Proteus IMAC guide glossary

affinity chromatography - chromatographic separation based on a specific interaction between an immobilized ligand and a binding site on a macromolecule.

baculovirus – a virus vector for expression of recombinant proteins in insect cells.

bed volume - the total volume occupied by the chromatographic packed bed. It is also referred to as the column volume or CV.

chaotropic agent - a molecule which interferes with hydrophobic interactions by disrupting the ordered structure of water molecules. Examples include urea and guanidine.

chelating agent – a compound such as EDTA or EGTA that is able to combine with a metal ion to form a structure with one or more rings.

cleared lysate – the soluble cell extract after the cell debris and other particulates have been removed by centrifugation.

expression vector – a cloning vector intended for the foreign gene to be expressed in the host organism.

french pressure cell – a device that uses high shear forces to rupture microbial cells. The suspension is poured into a chamber, which is closed at one end by a needle valve and at the other end by a piston. Pressures of up to 16,000 lb/in2 are applied by a hydraulic press against a closed needle valve. When the desired pressure is attained, the needle valve is fractionally opened to marginally relieve the pressure. The cells subsequently expand and rupture, thereby releasing the cellular components through the fractionally open valve. 

freeze-thawing – a method that is sometimes used to break open cells by successive periods of slow freezing and thawing. Ice crystals are generated during the freezing stage, which disrupt the cells when they melt during thawing. The method, however, is slow and releases a limited amount of subcellular components.

his - a 3 letter symbol for L-histidine

his-tag – a permanent affinity tag engineered into the expression vector upstream or downstream of the gene of interest to facilitate the purification of the recombinant protein. The His-tag doesn’t normally have any effect upon the protein structure or function, it comprises 6 x Histidine residues (Hexahistidine) and has a molecular weight of 0.7- 0.9 kDa

immobilized - bound to a surface, usually through covalent linkages.

inclusion bodies – quite a lot of proteins form insoluble crystalline aggregates known as inclusion bodies when they are expressed at high levels inside bacteria. The proteins can be solubilized using denaturants such as 8 M urea or 6 M guanidine hydrochloride.
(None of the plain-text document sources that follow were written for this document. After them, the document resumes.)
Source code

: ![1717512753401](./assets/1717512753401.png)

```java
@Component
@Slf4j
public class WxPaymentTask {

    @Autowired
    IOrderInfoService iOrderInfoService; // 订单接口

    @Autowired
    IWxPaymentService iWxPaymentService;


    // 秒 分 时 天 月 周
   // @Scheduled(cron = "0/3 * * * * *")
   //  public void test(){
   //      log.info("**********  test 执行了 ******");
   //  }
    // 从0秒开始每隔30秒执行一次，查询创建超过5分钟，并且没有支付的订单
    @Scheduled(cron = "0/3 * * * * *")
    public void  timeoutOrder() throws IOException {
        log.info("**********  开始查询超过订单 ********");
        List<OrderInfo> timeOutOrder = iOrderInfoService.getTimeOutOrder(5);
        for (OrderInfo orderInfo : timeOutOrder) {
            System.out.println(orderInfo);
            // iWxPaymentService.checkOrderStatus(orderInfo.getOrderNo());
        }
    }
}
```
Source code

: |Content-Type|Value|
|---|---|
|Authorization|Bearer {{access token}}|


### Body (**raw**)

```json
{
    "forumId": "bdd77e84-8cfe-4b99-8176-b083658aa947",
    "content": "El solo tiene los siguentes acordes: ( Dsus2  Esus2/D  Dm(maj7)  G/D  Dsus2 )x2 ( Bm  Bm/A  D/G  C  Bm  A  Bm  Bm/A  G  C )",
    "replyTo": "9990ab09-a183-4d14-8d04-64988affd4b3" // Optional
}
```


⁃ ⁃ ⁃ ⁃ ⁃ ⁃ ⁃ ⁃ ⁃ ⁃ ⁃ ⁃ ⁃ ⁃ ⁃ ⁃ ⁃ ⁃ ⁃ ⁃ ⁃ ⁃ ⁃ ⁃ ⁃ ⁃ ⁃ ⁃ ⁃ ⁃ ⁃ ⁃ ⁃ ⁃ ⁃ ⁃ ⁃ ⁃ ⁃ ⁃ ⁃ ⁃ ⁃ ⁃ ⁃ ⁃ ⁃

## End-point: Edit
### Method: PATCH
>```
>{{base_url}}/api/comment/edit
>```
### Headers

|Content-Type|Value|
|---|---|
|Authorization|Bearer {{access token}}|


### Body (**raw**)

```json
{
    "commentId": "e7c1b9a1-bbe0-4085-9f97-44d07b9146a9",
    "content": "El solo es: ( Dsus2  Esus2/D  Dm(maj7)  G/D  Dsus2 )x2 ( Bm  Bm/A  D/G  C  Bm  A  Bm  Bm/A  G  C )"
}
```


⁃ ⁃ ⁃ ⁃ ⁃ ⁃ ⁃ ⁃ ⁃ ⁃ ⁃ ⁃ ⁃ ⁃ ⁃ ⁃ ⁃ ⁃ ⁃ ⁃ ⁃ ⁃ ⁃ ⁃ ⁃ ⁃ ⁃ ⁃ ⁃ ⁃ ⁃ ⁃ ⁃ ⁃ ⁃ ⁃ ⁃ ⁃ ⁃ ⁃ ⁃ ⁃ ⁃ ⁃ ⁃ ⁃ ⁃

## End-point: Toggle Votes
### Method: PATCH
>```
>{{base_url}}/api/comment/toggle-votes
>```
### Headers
ion exchange chromatography - chromatographic separation based on different charge properties of macromolecules.

isoelectric point - the pH at which the protein has no net charge.

lysozyme – an enzyme than hydrolyzes β-1,4-linkages between N-acetylmuramic acid and 2-acetamido-2-deoxy-Dglucone in peptidoglycan heteroploymers of prokaryotic cell walls. An example is egg white lysozyme and this enzyme is used to disrupt cells in order to liberate expressed proteins. 1 mg/ml lysozyme is normally added to E.coli cells in lysis buffer and incubated for 30 min to aid cell disruption. The pH optimum for lysozyme is pH 9.2 (Davies et al 1969).

metal chelate affinity chromatography – a form of affinity chromatography where a suitable chelator such as iminodiacetic acid is cross-linked via long stable hydrophilic spacer arm to a matrix such as agarose. The resin is then saturated with an appropriate metal ion, which then has a high affinity for peptidic metal chelates such as poly His-tags.

recombinant protein – a protein coded for by a cloned gene which has often been modified to increase the expression of that protein or to alter the properties of the protein.

sonication – this technique uses ultrasonic energy to generate high transient pressures that are believed to disrupt the cells.

truncate - terminate prematurely or to shorten by cutting.